Cohen wants to make the Mossad more combative and daring than it was under Pardo and return to the “good old days” when Meir Dagan led the organization. He strongly believes, like Netanyahu, that Iran remains Israel’s No. 1 enemy – that it continues to support terrorism and has never abandoned its goal of obtaining nuclear weapons. One of his major tasks will be to monitor and to verify that Iran is not once again cheating the international community and violating the July 2015 nuclear deal it signed with the world powers.
He will also continue to carry out on behalf of Netanyahu sensitive missions and deliver messages to the leaders of Saudi Arabia, the United Arab Emirates, Jordan, Egypt and even Turkey. Netanyahu hopes to establish an anti-Iranian coalition with those countries, but their leaders are reluctant to go out into the open and be seen in the company of Israel unless there is progress on the Palestinian issue. The Mossad has no input on the Palestinian issue, perhaps Israel’s most challenging front.

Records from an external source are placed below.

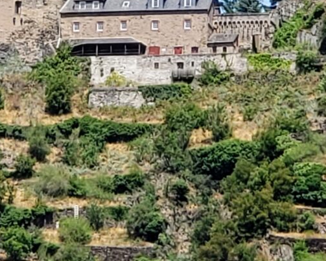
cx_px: 134
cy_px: 14
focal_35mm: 121
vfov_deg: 12.6
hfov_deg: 15.9
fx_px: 1168
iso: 32
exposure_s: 1/622
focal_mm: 6
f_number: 2.4
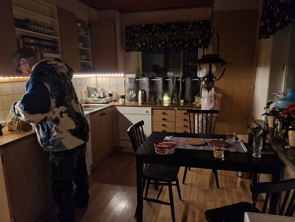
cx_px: 149
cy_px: 114
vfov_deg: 56.8
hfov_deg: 71.6
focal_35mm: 24
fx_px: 205
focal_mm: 5.54
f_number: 1.8
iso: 1000
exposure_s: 1/25
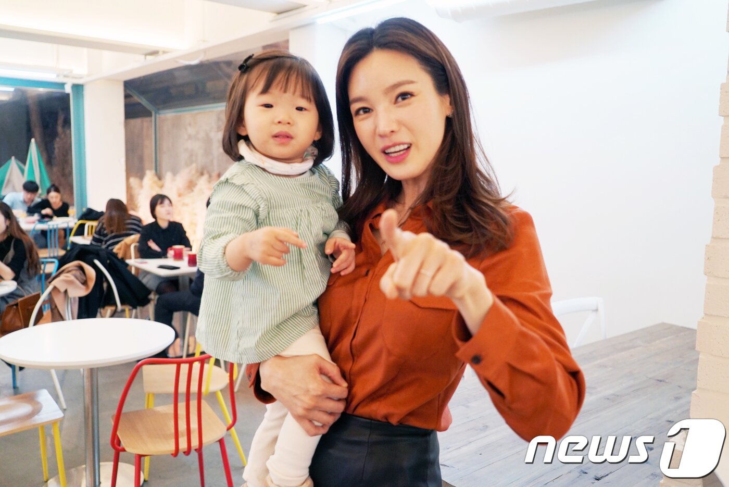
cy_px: 244
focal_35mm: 30
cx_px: 364
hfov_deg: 61.9
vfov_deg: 43.7
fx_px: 608
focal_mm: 30
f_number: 4
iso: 2000
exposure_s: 1/160
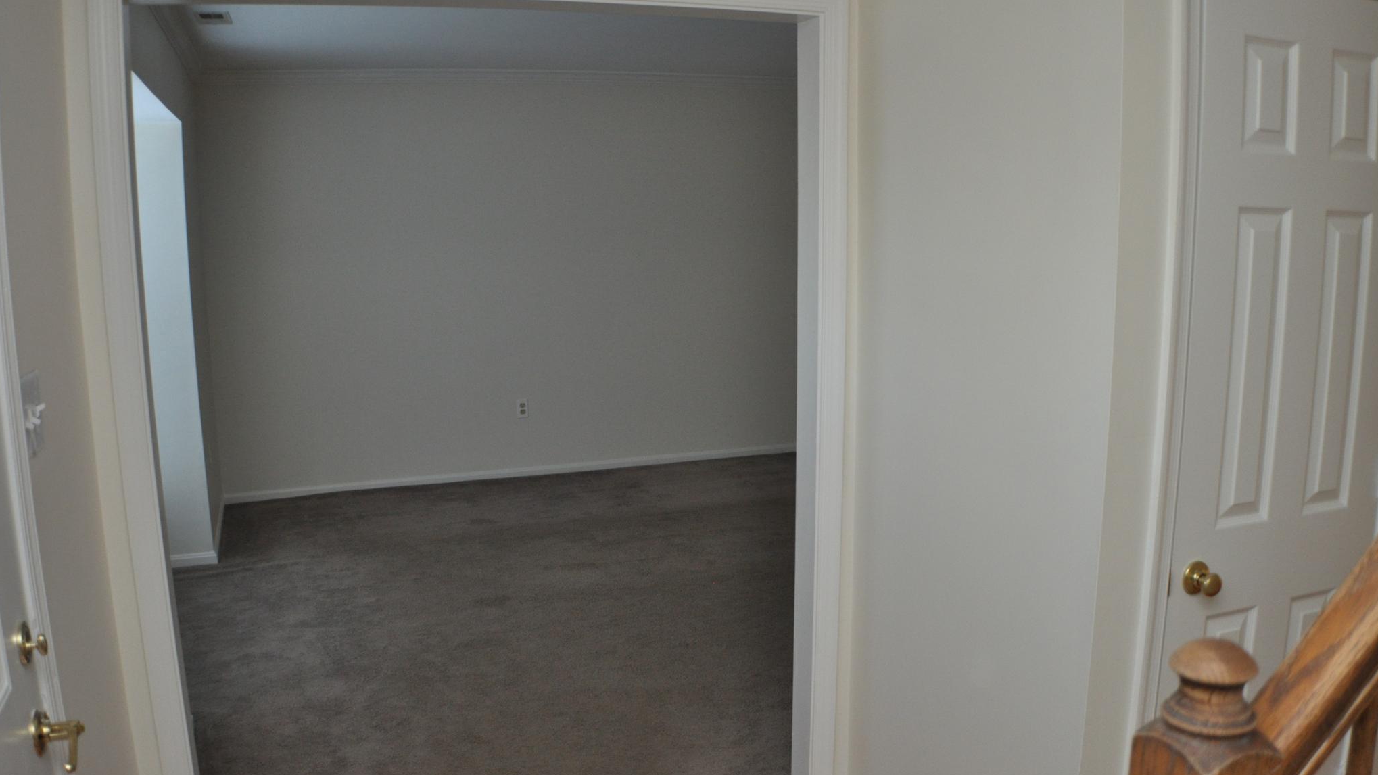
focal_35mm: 41
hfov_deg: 49.4
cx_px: 690
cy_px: 427
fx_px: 1498
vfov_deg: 29.0
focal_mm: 26
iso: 800
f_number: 4.2
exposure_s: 1/30
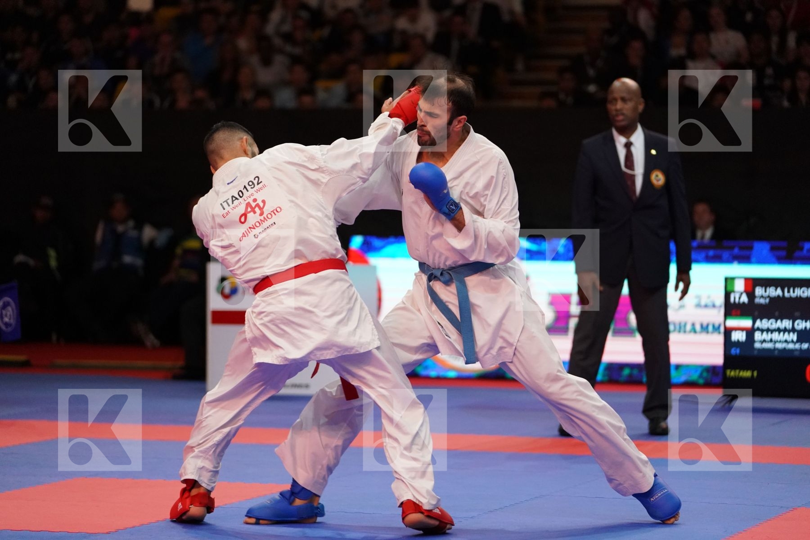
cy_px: 270
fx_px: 2902
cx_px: 405
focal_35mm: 129
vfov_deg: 10.6
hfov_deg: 15.9
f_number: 2.8
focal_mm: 129
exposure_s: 1/1000
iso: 6400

However, despite the Mossad’s impressive abilities, Cohen also will have to adapt the organization to face the new challenges posed by the shifting reality of the Middle East. This reality includes the disintegration of traditional states and the rise of terrorist organizations, including Islamic State, Sinai Province and Syria’s Nusra Front.
The Mossad, whose base is HUMINT (human intelligence), will continue to operate as the main body in this field, but the goal of penetrating and enlisting agents in the new terrorist organizations will be much more difficult.
In the past, the Mossad, together with Military Intelligence, succeeded in gathering information and knowing what was happening in hard Islamist organizations such as Hezbollah and Hamas (with the cooperation of the Shin Bet domestic intelligence agency). However, in the face of the unstable reality of brutal and religious terrorist organizations this will not be an easy task.